#### Records from a data source
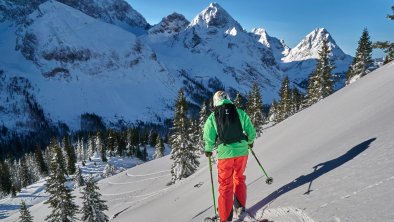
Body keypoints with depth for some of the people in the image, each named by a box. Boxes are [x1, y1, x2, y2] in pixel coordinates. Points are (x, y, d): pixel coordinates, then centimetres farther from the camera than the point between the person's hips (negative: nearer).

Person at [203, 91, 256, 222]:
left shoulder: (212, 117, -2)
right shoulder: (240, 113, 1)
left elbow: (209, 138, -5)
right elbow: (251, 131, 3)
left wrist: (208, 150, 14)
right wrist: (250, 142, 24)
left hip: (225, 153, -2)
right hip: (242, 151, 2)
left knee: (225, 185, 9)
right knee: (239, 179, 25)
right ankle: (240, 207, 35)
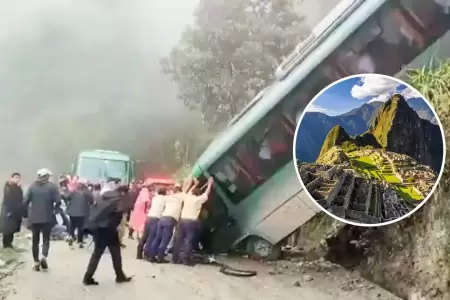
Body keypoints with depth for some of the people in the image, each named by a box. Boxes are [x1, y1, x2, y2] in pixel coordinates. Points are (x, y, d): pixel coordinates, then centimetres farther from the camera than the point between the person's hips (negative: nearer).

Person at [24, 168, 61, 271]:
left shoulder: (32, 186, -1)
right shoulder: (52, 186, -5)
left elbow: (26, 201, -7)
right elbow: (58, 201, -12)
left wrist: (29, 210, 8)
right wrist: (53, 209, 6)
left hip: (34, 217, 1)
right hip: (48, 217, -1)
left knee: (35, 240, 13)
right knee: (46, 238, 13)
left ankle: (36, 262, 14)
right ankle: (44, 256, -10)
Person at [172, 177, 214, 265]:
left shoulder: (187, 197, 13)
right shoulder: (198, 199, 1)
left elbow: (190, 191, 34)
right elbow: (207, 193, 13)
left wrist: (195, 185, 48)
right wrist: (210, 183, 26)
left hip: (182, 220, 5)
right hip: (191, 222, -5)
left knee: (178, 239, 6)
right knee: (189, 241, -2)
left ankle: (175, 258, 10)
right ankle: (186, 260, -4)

#### Problem description
Can you echo these lines exactly, leaving the pictures out of your answer?

#### Response box
Body keypoints with depth for some of the people in the image, each named by a box. Boxes are [x1, y1, x2, y2] in pixel coordinates. Points are (x, y, d): pixel coordinates, then centimetres farther from the camera than the point between the person's hips (negative: nearer).

Person at [203, 91, 256, 222]:
left shoulder: (212, 117, -2)
right shoulder: (240, 113, 1)
left elbow: (209, 138, -5)
right elbow: (251, 131, 3)
left wrist: (208, 150, 14)
right wrist: (250, 142, 24)
left hip: (225, 153, -2)
right hip: (242, 151, 2)
left knee: (225, 185, 9)
right knee: (239, 179, 25)
right ankle: (240, 207, 35)
Body keypoints with depth for some of the people in the image, each named by a box. Boxes are [x1, y1, x2, y2] in pixel coordinates. Points are (x, y, d): pixel coordinates, then centimetres farther from the camera than the point between the person's hips (negative: nearer).

Person at [24, 168, 61, 271]:
left shoulder: (32, 186, -1)
right shoulder: (52, 186, -5)
left elbow: (26, 201, -7)
right elbow: (58, 201, -12)
left wrist: (29, 210, 8)
right wrist: (53, 209, 6)
left hip: (34, 217, 1)
right hip: (48, 217, -1)
left knee: (35, 240, 13)
right knee: (46, 238, 13)
left ankle: (36, 262, 14)
right ankle: (44, 256, -10)
Person at [172, 177, 214, 265]:
left shoulder: (187, 197, 13)
right shoulder: (198, 199, 1)
left elbow: (190, 191, 34)
right elbow: (207, 193, 13)
left wrist: (195, 185, 48)
right wrist: (210, 183, 26)
left hip: (182, 220, 5)
right hip: (191, 222, -5)
left knee: (178, 239, 6)
right knee: (189, 241, -2)
left ankle: (175, 258, 10)
right ankle: (186, 260, -4)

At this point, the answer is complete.